Les paris sur le tennis font partie d’un tout autre univers que celui de parier sur un sport de football. En effet, cela nécessite d’avoir des connaissances précises et pratiques. Par conséquent, quelles sont les astuces qui pourraient aider les parieurs à se faire plus de gains que de perte ? Voici un article qui en parle.

L’analyse des cotes

En effet, le pari dans le monde du tennis est particulier en ce qui concerne les sports individuels. Voilà pourquoi plusieurs paramètres entrent en jeu lors du pronostic tennis

Pour faire un bon pari, rien de tel que de connaître les chances de gagner avec les diverses cotes proposées. Ainsi, en les classant par ordre croissant, l’on obtient : la possibilité de gagner à coup sûr avec les cotes de 1.01 à 1.20. Quand les cotes sont entre 1.20 et 1.50, elles sont qualifiées d’abordables. Cependant, lorsque la barre des côtes dépasse la limite des 1.50, il y a fortement moins de chances de gagner le pari. C’est lorsque vous jugez la performance d’un joueur assez crédible que vous pouvez vous aventurer sur les cotes allant de 2.00 à 3.00. 

La gestion des mises

Il est tout aussi important de tenir compte de sa capacité financière lors d’un match, afin d’éviter les surprises désagréables. Le conseil à suivre ? C’est de mettre de côté le capital avec lequel vous ferez vos mises.

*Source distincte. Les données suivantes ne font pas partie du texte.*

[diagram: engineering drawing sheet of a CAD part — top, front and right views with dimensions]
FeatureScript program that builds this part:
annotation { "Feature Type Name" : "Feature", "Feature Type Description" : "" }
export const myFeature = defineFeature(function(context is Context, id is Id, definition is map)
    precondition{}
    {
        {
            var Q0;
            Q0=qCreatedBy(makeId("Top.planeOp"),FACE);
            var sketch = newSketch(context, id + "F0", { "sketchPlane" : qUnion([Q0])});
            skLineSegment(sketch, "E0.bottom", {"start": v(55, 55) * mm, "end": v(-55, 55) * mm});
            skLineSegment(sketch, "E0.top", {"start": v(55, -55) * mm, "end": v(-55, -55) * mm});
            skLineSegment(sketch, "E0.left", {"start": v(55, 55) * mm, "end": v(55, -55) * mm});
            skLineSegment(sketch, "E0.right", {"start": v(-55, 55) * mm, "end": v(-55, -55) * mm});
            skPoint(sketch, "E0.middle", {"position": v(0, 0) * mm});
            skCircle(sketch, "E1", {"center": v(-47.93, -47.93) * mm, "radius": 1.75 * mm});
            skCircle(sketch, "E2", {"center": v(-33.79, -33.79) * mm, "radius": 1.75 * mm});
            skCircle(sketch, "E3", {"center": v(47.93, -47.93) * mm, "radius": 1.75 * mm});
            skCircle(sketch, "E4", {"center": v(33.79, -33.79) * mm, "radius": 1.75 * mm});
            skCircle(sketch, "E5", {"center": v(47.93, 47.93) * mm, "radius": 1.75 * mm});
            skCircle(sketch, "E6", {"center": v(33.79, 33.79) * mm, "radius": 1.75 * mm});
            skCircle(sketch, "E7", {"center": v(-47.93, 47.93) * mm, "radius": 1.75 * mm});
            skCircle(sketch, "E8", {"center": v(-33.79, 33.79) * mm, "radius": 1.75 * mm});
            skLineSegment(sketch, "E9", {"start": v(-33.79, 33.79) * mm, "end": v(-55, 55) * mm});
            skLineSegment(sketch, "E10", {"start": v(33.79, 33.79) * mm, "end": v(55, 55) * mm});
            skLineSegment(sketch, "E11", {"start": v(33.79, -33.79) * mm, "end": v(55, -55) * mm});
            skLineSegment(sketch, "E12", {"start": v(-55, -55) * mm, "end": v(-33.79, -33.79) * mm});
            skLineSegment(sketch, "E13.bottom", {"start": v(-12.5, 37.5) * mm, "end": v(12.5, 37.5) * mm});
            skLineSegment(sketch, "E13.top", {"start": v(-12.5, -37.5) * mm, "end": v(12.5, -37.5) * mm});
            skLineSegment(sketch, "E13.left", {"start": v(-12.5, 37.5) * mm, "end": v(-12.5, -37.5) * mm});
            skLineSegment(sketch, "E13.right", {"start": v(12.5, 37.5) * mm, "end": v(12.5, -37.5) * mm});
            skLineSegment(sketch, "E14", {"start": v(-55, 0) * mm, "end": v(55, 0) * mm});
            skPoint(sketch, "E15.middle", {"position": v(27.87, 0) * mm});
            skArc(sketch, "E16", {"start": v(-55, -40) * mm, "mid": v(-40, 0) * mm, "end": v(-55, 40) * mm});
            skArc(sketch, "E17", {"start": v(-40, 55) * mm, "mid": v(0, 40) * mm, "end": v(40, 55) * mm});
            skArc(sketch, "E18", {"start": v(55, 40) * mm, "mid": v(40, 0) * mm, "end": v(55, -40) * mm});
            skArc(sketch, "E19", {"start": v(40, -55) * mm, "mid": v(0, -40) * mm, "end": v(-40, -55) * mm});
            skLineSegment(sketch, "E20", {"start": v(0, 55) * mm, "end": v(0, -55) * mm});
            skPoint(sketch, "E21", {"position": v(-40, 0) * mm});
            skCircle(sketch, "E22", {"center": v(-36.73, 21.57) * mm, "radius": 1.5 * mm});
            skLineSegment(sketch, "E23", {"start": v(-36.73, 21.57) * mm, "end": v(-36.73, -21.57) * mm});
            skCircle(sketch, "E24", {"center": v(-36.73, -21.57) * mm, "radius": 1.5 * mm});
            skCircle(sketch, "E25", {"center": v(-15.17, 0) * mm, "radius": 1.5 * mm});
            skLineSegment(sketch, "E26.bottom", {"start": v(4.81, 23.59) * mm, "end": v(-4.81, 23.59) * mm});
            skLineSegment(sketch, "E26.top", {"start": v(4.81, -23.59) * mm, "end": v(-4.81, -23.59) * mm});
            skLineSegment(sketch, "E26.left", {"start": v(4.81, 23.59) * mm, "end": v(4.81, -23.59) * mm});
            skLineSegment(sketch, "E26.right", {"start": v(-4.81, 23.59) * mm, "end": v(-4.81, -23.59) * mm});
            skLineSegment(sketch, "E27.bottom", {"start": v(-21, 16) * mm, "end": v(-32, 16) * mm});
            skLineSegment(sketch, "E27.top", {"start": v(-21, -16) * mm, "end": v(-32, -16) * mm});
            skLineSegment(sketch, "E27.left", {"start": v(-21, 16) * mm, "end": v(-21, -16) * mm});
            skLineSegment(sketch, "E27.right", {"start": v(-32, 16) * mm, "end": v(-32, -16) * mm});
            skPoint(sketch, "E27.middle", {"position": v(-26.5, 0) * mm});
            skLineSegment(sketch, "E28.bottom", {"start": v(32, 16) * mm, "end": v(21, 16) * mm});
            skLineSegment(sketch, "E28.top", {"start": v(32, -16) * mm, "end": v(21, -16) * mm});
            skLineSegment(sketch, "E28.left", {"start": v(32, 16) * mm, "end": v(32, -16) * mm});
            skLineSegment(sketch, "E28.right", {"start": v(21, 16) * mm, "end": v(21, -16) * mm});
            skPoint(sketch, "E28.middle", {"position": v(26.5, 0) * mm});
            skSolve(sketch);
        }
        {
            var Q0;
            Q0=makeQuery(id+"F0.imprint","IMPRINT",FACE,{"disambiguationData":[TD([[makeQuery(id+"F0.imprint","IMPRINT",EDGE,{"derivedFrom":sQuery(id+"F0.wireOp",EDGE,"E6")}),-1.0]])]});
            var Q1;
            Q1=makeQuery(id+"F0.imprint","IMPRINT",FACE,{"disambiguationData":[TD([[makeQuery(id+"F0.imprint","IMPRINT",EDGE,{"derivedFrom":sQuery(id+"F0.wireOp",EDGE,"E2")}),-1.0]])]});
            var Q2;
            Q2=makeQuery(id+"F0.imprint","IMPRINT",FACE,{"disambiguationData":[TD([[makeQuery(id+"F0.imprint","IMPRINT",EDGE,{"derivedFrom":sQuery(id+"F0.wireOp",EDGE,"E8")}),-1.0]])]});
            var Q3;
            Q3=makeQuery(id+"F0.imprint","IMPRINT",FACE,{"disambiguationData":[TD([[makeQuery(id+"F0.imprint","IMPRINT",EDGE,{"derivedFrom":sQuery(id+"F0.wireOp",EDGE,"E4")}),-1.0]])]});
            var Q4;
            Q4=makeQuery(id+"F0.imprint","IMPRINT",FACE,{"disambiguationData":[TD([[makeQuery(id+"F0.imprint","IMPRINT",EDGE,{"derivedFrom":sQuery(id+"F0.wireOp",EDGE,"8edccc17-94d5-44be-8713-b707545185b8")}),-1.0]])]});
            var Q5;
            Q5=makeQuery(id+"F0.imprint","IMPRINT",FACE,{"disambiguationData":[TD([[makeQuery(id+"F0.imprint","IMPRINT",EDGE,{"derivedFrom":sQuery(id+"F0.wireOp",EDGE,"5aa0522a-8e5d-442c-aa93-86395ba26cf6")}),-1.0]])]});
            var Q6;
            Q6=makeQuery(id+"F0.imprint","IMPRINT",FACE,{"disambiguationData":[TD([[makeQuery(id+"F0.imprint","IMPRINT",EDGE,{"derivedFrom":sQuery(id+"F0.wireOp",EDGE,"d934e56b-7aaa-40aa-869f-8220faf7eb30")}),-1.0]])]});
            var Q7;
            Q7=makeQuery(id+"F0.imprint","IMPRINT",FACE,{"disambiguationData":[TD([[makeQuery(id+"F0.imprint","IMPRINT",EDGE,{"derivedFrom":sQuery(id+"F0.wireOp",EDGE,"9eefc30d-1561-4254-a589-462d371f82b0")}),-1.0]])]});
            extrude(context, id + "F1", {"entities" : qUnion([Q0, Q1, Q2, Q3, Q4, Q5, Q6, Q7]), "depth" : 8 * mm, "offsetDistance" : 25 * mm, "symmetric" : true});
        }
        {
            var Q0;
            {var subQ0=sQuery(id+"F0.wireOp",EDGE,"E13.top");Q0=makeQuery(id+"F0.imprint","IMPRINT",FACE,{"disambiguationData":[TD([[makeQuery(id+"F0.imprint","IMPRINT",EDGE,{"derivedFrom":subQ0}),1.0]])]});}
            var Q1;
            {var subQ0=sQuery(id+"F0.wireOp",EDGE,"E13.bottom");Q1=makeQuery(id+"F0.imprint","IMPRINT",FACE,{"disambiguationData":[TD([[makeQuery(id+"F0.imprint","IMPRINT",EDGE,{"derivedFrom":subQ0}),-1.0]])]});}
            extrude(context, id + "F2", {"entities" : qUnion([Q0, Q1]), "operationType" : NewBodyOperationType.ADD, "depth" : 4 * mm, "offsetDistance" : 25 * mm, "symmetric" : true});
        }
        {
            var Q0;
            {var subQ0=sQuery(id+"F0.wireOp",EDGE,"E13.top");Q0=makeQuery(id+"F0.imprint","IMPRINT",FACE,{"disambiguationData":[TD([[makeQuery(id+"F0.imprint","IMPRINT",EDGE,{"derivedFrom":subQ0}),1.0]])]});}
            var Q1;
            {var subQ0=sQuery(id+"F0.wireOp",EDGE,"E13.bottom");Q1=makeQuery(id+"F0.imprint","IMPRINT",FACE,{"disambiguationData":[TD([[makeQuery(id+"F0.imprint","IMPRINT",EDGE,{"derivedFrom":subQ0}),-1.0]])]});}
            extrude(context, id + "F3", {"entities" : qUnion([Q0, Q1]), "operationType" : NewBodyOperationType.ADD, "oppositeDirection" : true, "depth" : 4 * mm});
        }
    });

Ainsi, vous ne placerez qu’une partie de la somme sur chacun de vos paris.

Le type de joueur

Lorsque les joueurs se rencontrent sur le terrain, ils mettent en place des stratégies diverses pour s’imposer. Dans cet élan, la stratégie de l’un peut réduire à néant celui de l’autre. Autrement dit, certains joueurs font des jeux qui limitent les chances pour l’adversaire d’être favorisé. Par conséquent, il est possible d’observer des surprises avec les joueurs qui ont des difficultés à s’adapter. Voilà pourquoi il faut toujours faire attention. Pour mieux vous aider, vous pouvez déjà commencer à consulter l’historique de leur confrontation en tenant compte, bien sûr, des surfaces et des périodes.